__What you will do__: Reproduce the data below with "Satang Pro" swapped for "Bitazza" wherever it occurs, keeping everything else unchanged. Leave the pictures out.

##########

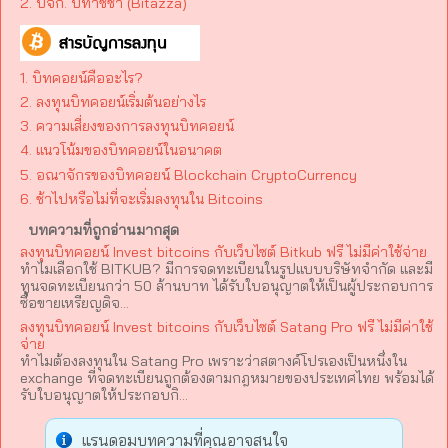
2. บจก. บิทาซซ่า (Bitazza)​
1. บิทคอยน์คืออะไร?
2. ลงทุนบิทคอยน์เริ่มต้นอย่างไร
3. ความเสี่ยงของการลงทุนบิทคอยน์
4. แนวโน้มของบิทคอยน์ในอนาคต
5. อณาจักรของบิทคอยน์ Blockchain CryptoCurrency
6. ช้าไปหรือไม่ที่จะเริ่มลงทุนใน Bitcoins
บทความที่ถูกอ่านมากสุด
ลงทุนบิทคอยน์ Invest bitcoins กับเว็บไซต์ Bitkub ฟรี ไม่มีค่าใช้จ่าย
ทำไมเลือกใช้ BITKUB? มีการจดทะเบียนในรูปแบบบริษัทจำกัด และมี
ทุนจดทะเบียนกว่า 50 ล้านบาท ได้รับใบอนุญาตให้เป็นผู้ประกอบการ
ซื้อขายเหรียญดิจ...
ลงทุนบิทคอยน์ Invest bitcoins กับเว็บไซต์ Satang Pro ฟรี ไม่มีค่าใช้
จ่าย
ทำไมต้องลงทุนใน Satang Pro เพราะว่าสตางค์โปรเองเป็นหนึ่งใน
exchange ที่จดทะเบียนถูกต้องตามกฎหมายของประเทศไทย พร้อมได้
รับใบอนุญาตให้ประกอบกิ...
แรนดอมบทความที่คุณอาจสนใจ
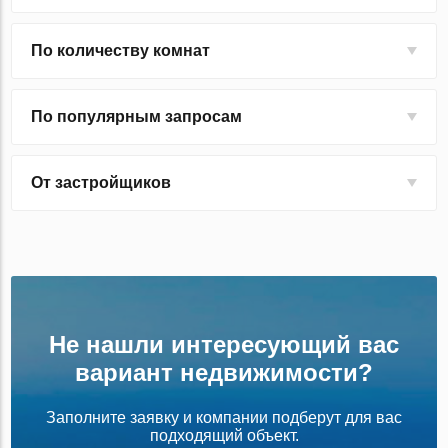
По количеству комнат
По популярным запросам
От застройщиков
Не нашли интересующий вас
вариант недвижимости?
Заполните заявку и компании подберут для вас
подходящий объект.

##########

__Answer for this exercise__:
2. บจก. บิทาซซ่า (Bitazza)​
1. บิทคอยน์คืออะไร?
2. ลงทุนบิทคอยน์เริ่มต้นอย่างไร
3. ความเสี่ยงของการลงทุนบิทคอยน์
4. แนวโน้มของบิทคอยน์ในอนาคต
5. อณาจักรของบิทคอยน์ Blockchain CryptoCurrency
6. ช้าไปหรือไม่ที่จะเริ่มลงทุนใน Bitcoins
บทความที่ถูกอ่านมากสุด
ลงทุนบิทคอยน์ Invest bitcoins กับเว็บไซต์ Bitkub ฟรี ไม่มีค่าใช้จ่าย
ทำไมเลือกใช้ BITKUB? มีการจดทะเบียนในรูปแบบบริษัทจำกัด และมี
ทุนจดทะเบียนกว่า 50 ล้านบาท ได้รับใบอนุญาตให้เป็นผู้ประกอบการ
ซื้อขายเหรียญดิจ...
ลงทุนบิทคอยน์ Invest bitcoins กับเว็บไซต์ Bitazza ฟรี ไม่มีค่าใช้
จ่าย
ทำไมต้องลงทุนใน Bitazza เพราะว่าสตางค์โปรเองเป็นหนึ่งใน
exchange ที่จดทะเบียนถูกต้องตามกฎหมายของประเทศไทย พร้อมได้
รับใบอนุญาตให้ประกอบกิ...
แรนดอมบทความที่คุณอาจสนใจ
По количеству комнат
По популярным запросам
От застройщиков
Не нашли интересующий вас
вариант недвижимости?
Заполните заявку и компании подберут для вас
подходящий объект.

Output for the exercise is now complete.